Bike lanes and roundabouts


For most of my forty years as cyclist, riding both in the city and on the open road, I have held mixed views concerning safety provisions that traffic engineers provide for cyclists. Initially, my views were largely negative because of my experience with bicycle lanes. This experience was confirmed in caustic writings by engineer and cyclist John Forester.

Having studied the data concerning bike-motor vehicle accidents, Forester contended that they were age-related in where they took place and why they occurred. The statistics showed that intersections were the places where danger was the greatest. He urged traffic engineers and rule writers to develop roadways and rules that would reduce danger everywhere and especially at these danger points.

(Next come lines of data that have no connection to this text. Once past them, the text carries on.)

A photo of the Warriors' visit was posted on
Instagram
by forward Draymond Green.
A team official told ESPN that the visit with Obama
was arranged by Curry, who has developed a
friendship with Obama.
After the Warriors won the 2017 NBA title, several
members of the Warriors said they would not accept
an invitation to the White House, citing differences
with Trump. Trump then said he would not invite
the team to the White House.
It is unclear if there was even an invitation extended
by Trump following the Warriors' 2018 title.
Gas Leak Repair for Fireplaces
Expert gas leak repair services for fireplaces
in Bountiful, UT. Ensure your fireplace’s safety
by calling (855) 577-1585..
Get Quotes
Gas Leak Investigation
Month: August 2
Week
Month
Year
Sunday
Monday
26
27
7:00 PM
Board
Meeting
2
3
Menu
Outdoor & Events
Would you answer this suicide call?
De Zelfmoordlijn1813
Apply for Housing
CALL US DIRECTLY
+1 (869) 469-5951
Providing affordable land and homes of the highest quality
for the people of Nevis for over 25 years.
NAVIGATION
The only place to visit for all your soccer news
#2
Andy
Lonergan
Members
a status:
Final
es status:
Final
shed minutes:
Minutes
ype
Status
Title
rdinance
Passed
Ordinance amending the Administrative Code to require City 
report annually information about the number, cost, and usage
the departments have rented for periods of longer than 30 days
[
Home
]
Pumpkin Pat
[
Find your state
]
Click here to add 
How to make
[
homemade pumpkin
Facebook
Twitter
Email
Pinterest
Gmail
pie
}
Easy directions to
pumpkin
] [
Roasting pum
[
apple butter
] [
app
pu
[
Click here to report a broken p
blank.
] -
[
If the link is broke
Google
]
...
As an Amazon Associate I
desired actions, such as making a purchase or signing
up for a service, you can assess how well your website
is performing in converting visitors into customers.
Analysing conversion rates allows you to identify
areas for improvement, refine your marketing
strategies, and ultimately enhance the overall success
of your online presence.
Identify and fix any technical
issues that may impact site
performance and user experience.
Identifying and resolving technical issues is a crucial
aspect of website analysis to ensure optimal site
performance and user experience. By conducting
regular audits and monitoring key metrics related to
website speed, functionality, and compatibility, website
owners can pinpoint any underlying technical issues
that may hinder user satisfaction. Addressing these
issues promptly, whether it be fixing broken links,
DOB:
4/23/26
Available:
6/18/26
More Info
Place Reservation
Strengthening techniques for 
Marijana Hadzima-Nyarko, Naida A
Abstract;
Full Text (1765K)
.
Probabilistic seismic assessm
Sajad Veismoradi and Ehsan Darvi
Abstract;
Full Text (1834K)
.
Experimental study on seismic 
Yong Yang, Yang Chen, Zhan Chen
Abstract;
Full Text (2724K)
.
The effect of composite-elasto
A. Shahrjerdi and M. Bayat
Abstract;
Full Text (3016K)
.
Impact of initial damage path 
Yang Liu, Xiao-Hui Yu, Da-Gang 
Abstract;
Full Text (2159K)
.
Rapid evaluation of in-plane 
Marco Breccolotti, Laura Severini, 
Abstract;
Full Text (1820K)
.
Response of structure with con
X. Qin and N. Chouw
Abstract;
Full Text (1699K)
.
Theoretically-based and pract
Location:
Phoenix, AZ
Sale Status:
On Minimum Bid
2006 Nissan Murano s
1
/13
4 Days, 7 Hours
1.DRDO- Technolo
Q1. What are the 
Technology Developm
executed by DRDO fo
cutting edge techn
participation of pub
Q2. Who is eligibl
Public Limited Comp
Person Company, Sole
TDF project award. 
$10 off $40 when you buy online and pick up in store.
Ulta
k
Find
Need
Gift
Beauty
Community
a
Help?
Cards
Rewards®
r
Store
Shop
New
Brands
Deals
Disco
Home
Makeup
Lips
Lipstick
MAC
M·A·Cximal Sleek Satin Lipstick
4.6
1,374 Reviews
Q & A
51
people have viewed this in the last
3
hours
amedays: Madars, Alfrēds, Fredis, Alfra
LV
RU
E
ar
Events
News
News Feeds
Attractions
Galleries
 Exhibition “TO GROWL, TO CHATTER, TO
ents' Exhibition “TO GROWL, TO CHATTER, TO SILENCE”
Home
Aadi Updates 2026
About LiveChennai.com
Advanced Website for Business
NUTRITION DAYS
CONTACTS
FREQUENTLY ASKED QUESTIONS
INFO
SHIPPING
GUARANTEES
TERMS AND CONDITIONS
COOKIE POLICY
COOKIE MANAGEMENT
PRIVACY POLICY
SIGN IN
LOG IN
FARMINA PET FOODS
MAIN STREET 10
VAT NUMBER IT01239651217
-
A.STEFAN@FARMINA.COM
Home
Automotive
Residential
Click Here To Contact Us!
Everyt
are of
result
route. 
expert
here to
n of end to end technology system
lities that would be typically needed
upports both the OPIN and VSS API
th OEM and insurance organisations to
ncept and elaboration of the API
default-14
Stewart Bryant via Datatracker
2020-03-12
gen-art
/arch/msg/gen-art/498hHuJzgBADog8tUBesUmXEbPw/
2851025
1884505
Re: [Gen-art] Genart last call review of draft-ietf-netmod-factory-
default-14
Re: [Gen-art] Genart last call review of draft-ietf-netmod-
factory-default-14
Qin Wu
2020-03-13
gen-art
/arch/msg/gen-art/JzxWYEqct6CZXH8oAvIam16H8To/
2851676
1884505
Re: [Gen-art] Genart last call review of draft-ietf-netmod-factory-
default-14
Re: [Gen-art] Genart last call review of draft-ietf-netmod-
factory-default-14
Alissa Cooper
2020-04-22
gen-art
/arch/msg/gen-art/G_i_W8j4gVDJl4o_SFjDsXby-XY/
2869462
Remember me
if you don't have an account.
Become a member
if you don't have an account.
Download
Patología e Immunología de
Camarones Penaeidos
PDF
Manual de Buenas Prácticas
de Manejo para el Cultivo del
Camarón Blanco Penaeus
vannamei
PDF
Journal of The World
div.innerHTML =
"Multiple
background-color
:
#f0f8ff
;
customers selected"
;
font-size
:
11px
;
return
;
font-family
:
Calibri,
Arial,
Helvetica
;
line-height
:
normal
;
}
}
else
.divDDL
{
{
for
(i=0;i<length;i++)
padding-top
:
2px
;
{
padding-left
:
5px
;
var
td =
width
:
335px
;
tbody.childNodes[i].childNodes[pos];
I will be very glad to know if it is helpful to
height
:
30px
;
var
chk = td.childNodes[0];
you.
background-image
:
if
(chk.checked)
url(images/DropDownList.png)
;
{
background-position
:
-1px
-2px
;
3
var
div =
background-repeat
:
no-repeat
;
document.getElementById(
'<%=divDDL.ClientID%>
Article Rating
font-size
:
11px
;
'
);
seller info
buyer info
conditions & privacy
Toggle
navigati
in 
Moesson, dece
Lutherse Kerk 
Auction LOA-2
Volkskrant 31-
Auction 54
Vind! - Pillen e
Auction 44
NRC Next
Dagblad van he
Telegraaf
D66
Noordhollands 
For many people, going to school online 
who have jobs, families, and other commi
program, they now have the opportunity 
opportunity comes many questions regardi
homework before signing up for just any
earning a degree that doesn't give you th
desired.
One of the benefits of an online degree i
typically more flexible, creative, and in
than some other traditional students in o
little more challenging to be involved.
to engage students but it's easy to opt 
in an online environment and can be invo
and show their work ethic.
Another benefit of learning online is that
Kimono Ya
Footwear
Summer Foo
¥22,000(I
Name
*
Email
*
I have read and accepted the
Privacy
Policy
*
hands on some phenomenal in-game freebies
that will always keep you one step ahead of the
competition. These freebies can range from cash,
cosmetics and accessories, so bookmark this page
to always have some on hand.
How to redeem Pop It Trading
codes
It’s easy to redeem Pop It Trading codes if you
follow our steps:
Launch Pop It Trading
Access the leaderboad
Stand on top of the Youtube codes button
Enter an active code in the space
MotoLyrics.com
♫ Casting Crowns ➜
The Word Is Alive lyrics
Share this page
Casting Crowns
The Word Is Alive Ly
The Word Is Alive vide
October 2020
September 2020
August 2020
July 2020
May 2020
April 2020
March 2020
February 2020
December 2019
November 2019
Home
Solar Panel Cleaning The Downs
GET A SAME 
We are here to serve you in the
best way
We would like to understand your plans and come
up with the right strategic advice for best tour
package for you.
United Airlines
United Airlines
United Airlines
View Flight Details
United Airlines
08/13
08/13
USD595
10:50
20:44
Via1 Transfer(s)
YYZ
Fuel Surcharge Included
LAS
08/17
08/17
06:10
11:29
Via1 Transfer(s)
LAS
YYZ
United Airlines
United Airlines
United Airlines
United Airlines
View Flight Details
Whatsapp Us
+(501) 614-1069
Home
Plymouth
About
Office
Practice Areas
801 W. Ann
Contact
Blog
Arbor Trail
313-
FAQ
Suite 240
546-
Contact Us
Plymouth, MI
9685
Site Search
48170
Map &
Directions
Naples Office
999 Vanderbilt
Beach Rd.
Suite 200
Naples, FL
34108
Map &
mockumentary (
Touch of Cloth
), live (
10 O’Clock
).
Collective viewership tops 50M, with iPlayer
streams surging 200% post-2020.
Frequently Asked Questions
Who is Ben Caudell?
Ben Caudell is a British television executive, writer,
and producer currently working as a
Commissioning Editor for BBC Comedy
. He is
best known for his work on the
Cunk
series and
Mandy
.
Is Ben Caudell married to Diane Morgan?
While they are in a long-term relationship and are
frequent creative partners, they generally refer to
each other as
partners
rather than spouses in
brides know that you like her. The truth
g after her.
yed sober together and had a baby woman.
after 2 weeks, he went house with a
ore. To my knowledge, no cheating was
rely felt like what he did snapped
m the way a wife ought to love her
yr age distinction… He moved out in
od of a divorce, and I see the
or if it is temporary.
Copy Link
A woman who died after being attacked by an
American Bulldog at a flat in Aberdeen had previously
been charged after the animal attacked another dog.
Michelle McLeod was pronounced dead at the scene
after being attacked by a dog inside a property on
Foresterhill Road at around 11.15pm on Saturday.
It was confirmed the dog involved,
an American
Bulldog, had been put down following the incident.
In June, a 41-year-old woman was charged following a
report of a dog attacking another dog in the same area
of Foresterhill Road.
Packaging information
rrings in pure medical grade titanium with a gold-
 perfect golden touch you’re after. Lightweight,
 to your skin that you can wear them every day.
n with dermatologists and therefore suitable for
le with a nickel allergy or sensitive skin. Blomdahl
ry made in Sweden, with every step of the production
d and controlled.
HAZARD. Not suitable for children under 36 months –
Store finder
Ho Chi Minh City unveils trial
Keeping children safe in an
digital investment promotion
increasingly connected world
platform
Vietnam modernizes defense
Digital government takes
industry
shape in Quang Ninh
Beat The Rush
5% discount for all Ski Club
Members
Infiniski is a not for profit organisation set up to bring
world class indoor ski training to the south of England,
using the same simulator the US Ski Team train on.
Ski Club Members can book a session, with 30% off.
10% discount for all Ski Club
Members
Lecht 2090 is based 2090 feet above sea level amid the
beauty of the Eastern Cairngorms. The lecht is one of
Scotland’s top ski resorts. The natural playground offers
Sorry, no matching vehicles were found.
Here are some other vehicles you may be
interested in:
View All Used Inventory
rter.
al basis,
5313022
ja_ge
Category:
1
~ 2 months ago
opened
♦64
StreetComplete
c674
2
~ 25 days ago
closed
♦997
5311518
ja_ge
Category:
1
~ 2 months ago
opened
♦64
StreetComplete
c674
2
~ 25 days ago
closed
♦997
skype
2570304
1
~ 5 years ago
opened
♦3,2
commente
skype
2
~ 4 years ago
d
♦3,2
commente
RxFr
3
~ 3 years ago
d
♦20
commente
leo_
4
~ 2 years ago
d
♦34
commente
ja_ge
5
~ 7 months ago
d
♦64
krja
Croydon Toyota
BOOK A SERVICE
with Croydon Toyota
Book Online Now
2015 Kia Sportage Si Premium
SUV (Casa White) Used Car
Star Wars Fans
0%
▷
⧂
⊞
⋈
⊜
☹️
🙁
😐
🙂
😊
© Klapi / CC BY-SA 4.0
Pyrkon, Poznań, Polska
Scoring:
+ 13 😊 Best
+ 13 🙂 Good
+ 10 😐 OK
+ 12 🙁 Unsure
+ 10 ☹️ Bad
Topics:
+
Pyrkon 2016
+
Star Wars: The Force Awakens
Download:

Forester also believed that cyclists were safest and drivers best able to share the road with them when people on bikes followed the same rules of the road that drivers obeyed. When making a left turn, for example, cyclists should not try to do it from a bike lane on the right edge of the road but should do what cars do, which is to get into the left lane and turn from the same position that drivers used.

Since 1999, most of my city cycling has been done in and around Portland, Oregon. Early in that period, I came to a largely positive view of the bike lanes and other provisions that traffic engineers in that city had established for cyclists. They helped me negotiate difficult intersections, and also helped drivers figure out where they should be as they were maneuvering their way in these same places.

Recently, however, my confidence in what the engineers are doing has been wavering. Their fixation upon creating separations between cyclists and motorists, as I have experienced them in several parts of Portland and in downtown Seattle, provide the veneer of safety while increasing the likelihood of bicycle-motor vehicle interaction. As much as possible—in order to protect myself from increased danger—I avoid these newly devised bicycle-specific streets and intersections.

My antipathies toward bike lanes comes to mind when both as motorist and cyclist I have to contend with roundabouts, which are being touted as the preferred form of intersections in many urban and open country areas. I know how to navigate in a world of four-way intersections controlled by stop signs or traffic lights. I can keep track of the direction I am going, and there is time, as I wait for the lights to change, to be sure of what I should do. I can usually find my way even in places that are unfamiliar to me.

Having returned to Indianapolis after living in the West for twenty years, I find that my former certainties no longer are certain. Recently driving in the city of Carmel on the north side of Indianapolis, I found myself in a surreal world that requires a total reorientation of my motorist’s mind. Carmel’s public officials and citizens are so excited by roundabouts that approximately one hundred of them are filling up the maps in this spread out community.

Before the roundabout era, I could find my way in Carmel and vicinity because it was still a four-square world. At most intersections I could turn left or right, or go straight ahead, and usually end up where I wanted to be even if I didn’t know the names of all of the streets.

No more. Admittedly, I have reached an age when it takes longer to figure out signage than used to be the case. The roundabouts I encountered on my recent travels in Carmel compounded the problem. Every roundabout seemed different and the challenges of figuring out where I should be driving and which spoke on the wheel was the one I should use to exit were greater than I could grasp in the moments that were available as I rotated around the circle.

Maybe the sweet voice on Google Maps would have told me when to veer off the circle—that is if I had her turned on and had learned to trust her instructions.

I’m reading about Carmel’s history with roundabouts and am learning how much they appear to reduce accidents and delays. My commitment to a fact-based approach to these matters should persuade me to embrace roundabouts.

To do so, however, requires that I (and everyone else) study the facts and learn new rules of the road just as Carmel’s official documents say we should. And I need to get a paper map and study the realignment of this part of Indianapolis and then spend time in Carmel going round and round until I I know what I’m doing. Until then, I’m going to do must of my driving and cycling in Indy’s four-square world south of 86th Street.


2 Responses to Bike lanes and roundabouts

  1. Don Sarton says:

    I agree with your assessment of bike lanes, do not have experience with dedicated bike bkvd’s or barrier protected bike lanes. A new wrinkle has been added to some inter-state extended and overpasses. The lanes are switched so that instead of using the right hand lane or lanes traffic crosses over at a light and then continues in the left lanes until another light after crossing the inter state where traffic is switched back. Supposedly this makes entry in to the inter-state smoother without a left turn, unless one is located on the South of Cheyenne Wyoming where there is a truck stop on each side of the interstate rigs not able to get through the light because if length do pose an interesting dilemma for engineers, drivers of autos and cyclists. What fun. 😎

    • I have no experience with the new wrinkle you describe. There is no way to resolve some of the challenges of designing roadways that work for all of the users.Thanks for your comment.